Un article de La Tribune, paru en janvier, remettait même en cause l’efficacité de cette mesure d’encouragement. Contrairement à ce qu’affirme la Mel, deux rapports néerlandais, l’un du ministère des Infrastustrures et de l’Environnement et l’autre d’un cabinet indépendant, dressent un bilan très mitigé du dispositif qui a finalement été abandonné après avoir été expérimenté dans différentes villes des Pays-Bas.

Une mesure parmi d’autres

Le dispositif Ecobonus fait partie des expérimentations visant à changer les modes de transport au sein de la métropole de Lille. Son financement s’élève à 11,3 millions d’euros avec des aides de l’Etat et éventuellement de l’Union européenne et de la région Hauts-de-France. Si les objectifs de ce premier test sont atteints, la Mel souhaite renouveler l’expérience en déployant le dispositif sur d’autres axes : l’A25 (Dunkerque-Lille) , l’A22 (Belgique-Lille) et la RN41 (La Bassée-Lille).

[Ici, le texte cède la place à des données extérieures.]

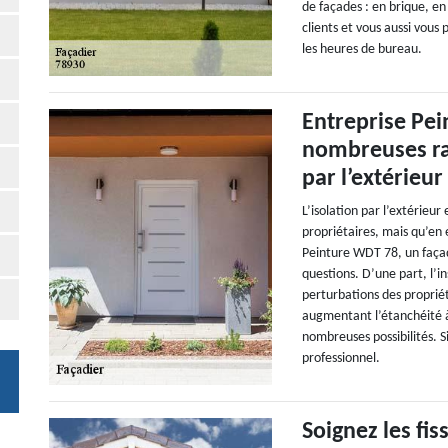
de façades : en brique, en
clients et vous aussi vous
les heures de bureau.
Entreprise Pe
nombreuses rai
par l’extérieur
L’isolation par l’extérieu
propriétaires, mais qu’en 
Peinture WDT 78, un façad
questions. D’une part, l’in
perturbations des propriét
augmentant l’étanchéité à l
nombreuses possibilités. S
professionnel.
Soignez les fis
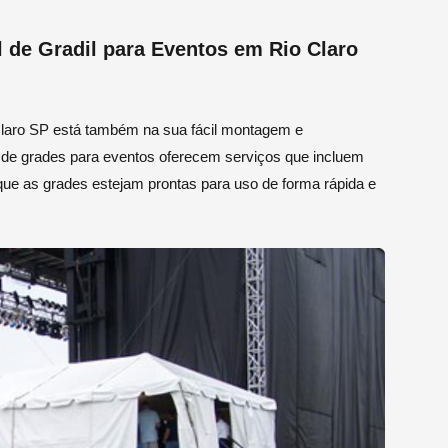
 de Gradil para Eventos em Rio Claro
 Claro SP está também na sua fácil montagem e
l de grades para eventos oferecem serviços que incluem
e as grades estejam prontas para uso de forma rápida e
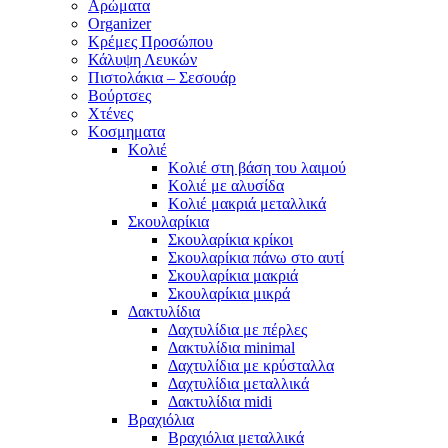
Αρώματα
Organizer
Κρέμες Προσώπου
Κάλυψη Λευκών
Πιστολάκια – Σεσουάρ
Βούρτσες
Χτένες
Κοσμηματα
Κολιέ
Κολιέ στη βάση του λαιμού
Κολιέ με αλυσίδα
Κολιέ μακριά μεταλλικά
Σκουλαρίκια
Σκουλαρίκια κρίκοι
Σκουλαρίκια πάνω στο αυτί
Σκουλαρίκια μακριά
Σκουλαρίκια μικρά
Δακτυλίδια
Δαχτυλίδια με πέρλες
Δακτυλίδια minimal
Δαχτυλίδια με κρύσταλλα
Δαχτυλίδια μεταλλικά
Δακτυλίδια midi
Βραχιόλια
Βραχιόλια μεταλλικά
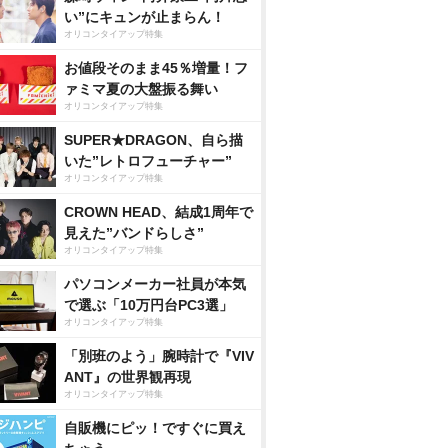
い”にキュンが止まらん！
オリコンタイアップ特集
お値段そのまま45％増量！フ
ァミマ夏の大盤振る舞い
オリコンタイアップ特集
SUPER★DRAGON、自ら描
いた”レトロフューチャー”
オリコンタイアップ特集
CROWN HEAD、結成1周年で
見えた”バンドらしさ”
オリコンタイアップ特集
パソコンメーカー社員が本気
で選ぶ「10万円台PC3選」
オリコンタイアップ特集
「別班のよう」腕時計で『VIV
ANT』の世界観再現
オリコンタイアップ特集
自販機にピッ！ですぐに買え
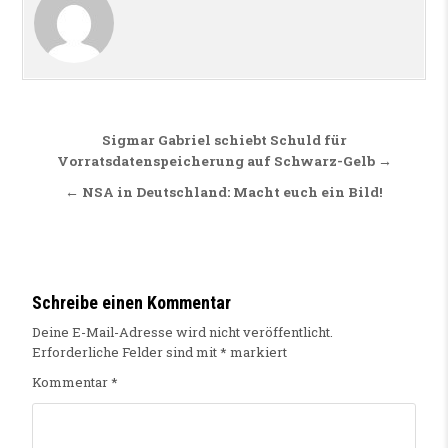
Beitragsnavigation
Sigmar Gabriel schiebt Schuld für
Vorratsdatenspeicherung auf Schwarz-Gelb →
← NSA in Deutschland: Macht euch ein Bild!
Schreibe einen Kommentar
Deine E-Mail-Adresse wird nicht veröffentlicht.
Erforderliche Felder sind mit
*
markiert
Kommentar
*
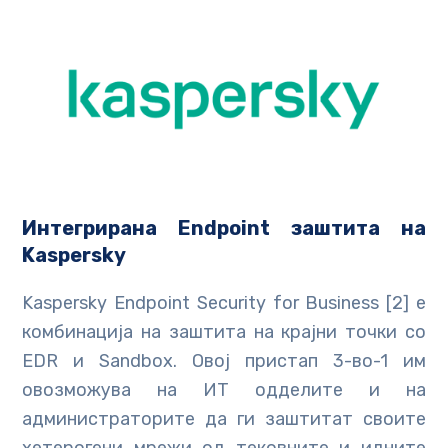
Интегриран
а Endpoint
заштита на
Kaspersky
Kaspersky Endpoint Security for Business [2] е
комбинација на заштита на крајни точки со
EDR и Sandbox. Овој пристап 3-во-1 им
овозможува на ИТ одделите и на
администраторите да ги заштитат своите
хетерогени мрежи од тековните и идните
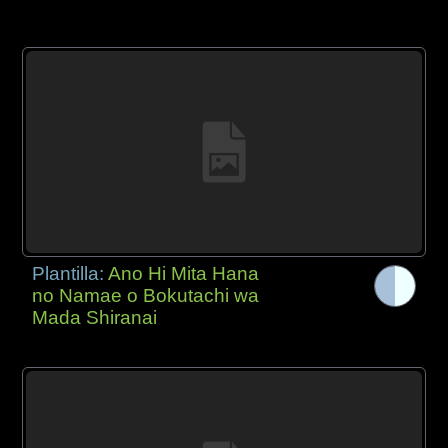
Plantilla:
Ano Hi Mita Hana
no Namae o Bokutachi wa
Mada Shiranai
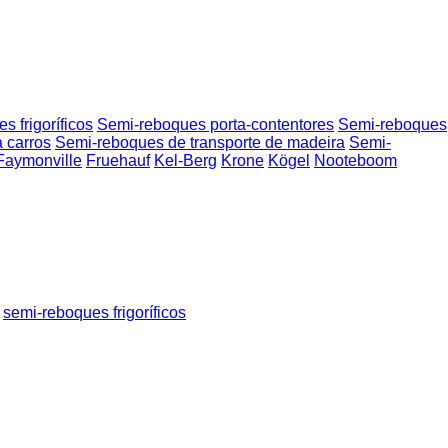
 frigoríficos
Semi-reboques porta-contentores
Semi-reboques
 carros
Semi-reboques de transporte de madeira
Semi-
Faymonville
Fruehauf
Kel-Berg
Krone
Kögel
Nooteboom
semi-reboques frigoríficos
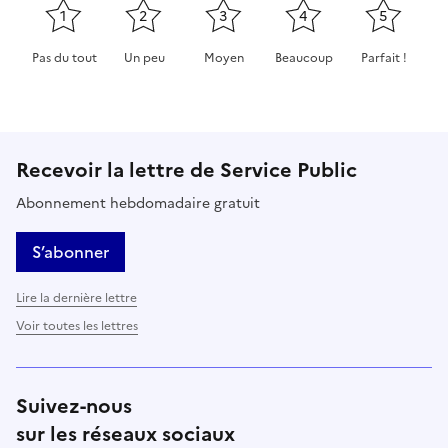
1
2
3
4
5
Pas du tout
Un peu
Moyen
Beaucoup
Parfait !
Cette page ne pas m'a pas du tout été utile
Cette page m'a été un peu utile
Cette page m'a été moyennement 
Cette page m'a été très 
Cette page m'
Recevoir la lettre de Service Public
Abonnement hebdomadaire gratuit
S’abonner
Lire la dernière lettre
Voir toutes les lettres
Suivez-nous
sur les réseaux sociaux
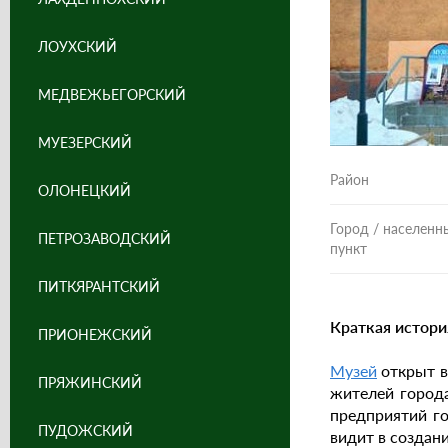
ЛОУХСКИЙ
МЕДВЕЖЬЕГОРСКИЙ
МУЕЗЕРСКИЙ
Район
ОЛОНЕЦКИЙ
Город / населенн
ПЕТРОЗАВОДСКИЙ
пункт
ПИТКЯРАНТСКИЙ
Краткая истори
ПРИОНЕЖСКИЙ
Музей
открыт в
ПРЯЖИНСКИЙ
жителей города
предприятий го
ПУДОЖСКИЙ
видит в создан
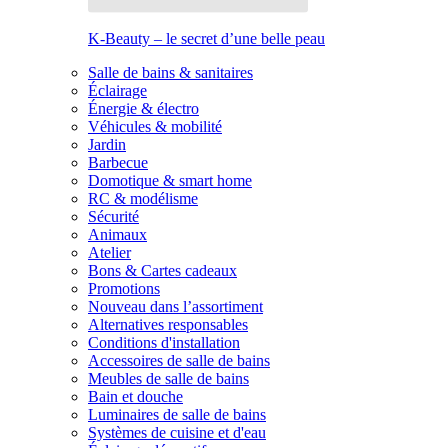
K-Beauty – le secret d’une belle peau
Salle de bains & sanitaires
Éclairage
Énergie & électro
Véhicules & mobilité
Jardin
Barbecue
Domotique & smart home
RC & modélisme
Sécurité
Animaux
Atelier
Bons & Cartes cadeaux
Promotions
Nouveau dans l’assortiment
Alternatives responsables
Conditions d'installation
Accessoires de salle de bains
Meubles de salle de bains
Bain et douche
Luminaires de salle de bains
Systèmes de cuisine et d'eau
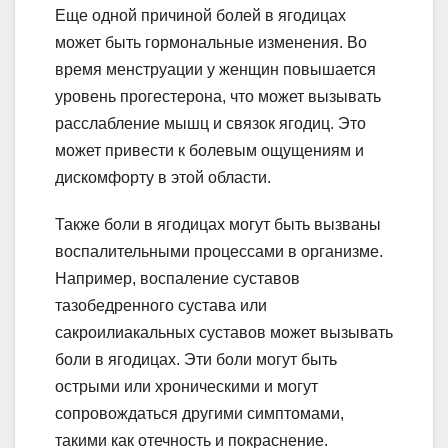
Еще одной причиной болей в ягодицах
может быть гормональные изменения. Во
время менструации у женщин повышается
уровень прогестерона, что может вызывать
расслабление мышц и связок ягодиц. Это
может привести к болевым ощущениям и
дискомфорту в этой области.
Также боли в ягодицах могут быть вызваны
воспалительными процессами в организме.
Например, воспаление суставов
тазобедренного сустава или
сакроилиакальных суставов может вызывать
боли в ягодицах. Эти боли могут быть
острыми или хроническими и могут
сопровождаться другими симптомами,
такими как отечность и покраснение.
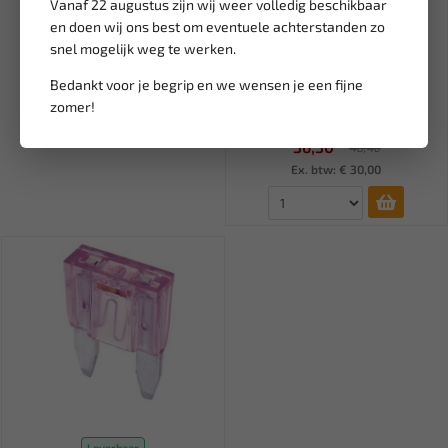
Vanaf 22 augustus zijn wij weer volledig beschikbaar
en doen wij ons best om eventuele achterstanden zo
snel mogelijk weg te werken.
Leverbaar
RODAC Opvangcontainer 5
Bedankt voor je begrip en we wensen je een fijne
liter RQN8070
zomer!
36,30
48,40
Ex. btw: € 30,00
Leverbaar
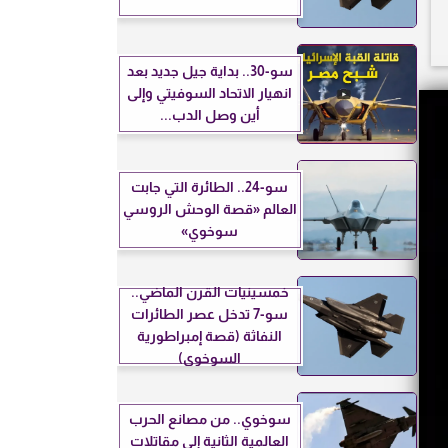
سو-30.. بداية جيل جديد بعد
انهيار الاتحاد السوفيتي وإلى
أين وصل الدب...
سو-24.. الطائرة التي جابت
العالم «قصة الوحش الروسي
سوخوي»
خمسينيات القرن الماضي..
سو-7 تدخل عصر الطائرات
النفاثة (قصة إمبراطورية
السوخوي)
سوخوي.. من مصانع الحرب
العالمية الثانية إلى مقاتلات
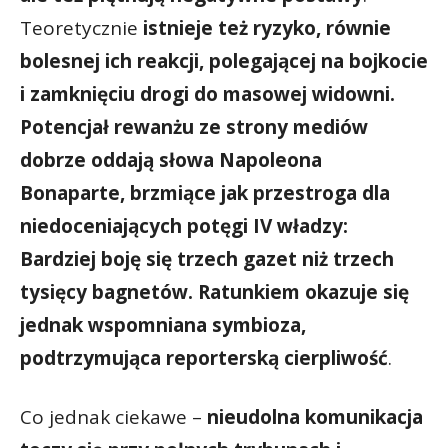
Teoretycznie
istnieje też ryzyko, równie
bolesnej ich reakcji, polegającej na bojkocie
i zamknięciu drogi do masowej widowni.
Potencjał rewanżu ze strony mediów
dobrze oddają słowa Napoleona
Bonaparte, brzmiące jak przestroga dla
niedoceniających potęgi IV władzy:
Bardziej boję się trzech gazet niż trzech
tysięcy bagnetów. Ratunkiem okazuje się
jednak wspomniana symbioza,
podtrzymująca reporterską cierpliwość
.
Co jednak ciekawe –
nieudolna komunikacja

Par ailleurs, une autre expérience doit voir le jour en 2023, à l’initiative de l’Etat : la voie réservée au covoiturage. « D’ici à la fin de l’année, voire même d’ici à juillet, la troisième voie de l’A1 sera réservée aux covoitureurs avec une prime de 100 euros cumulable avec l’Ecobonus », annonce Damien Castelain. Pour l’instant, le covoiturage reste une pratique marginale sur le territoire. Les statistiques de la Mel traduisent une moyenne de 1,1 passager par voiture sur le réseau autoroutier. Il y a donc de la marge.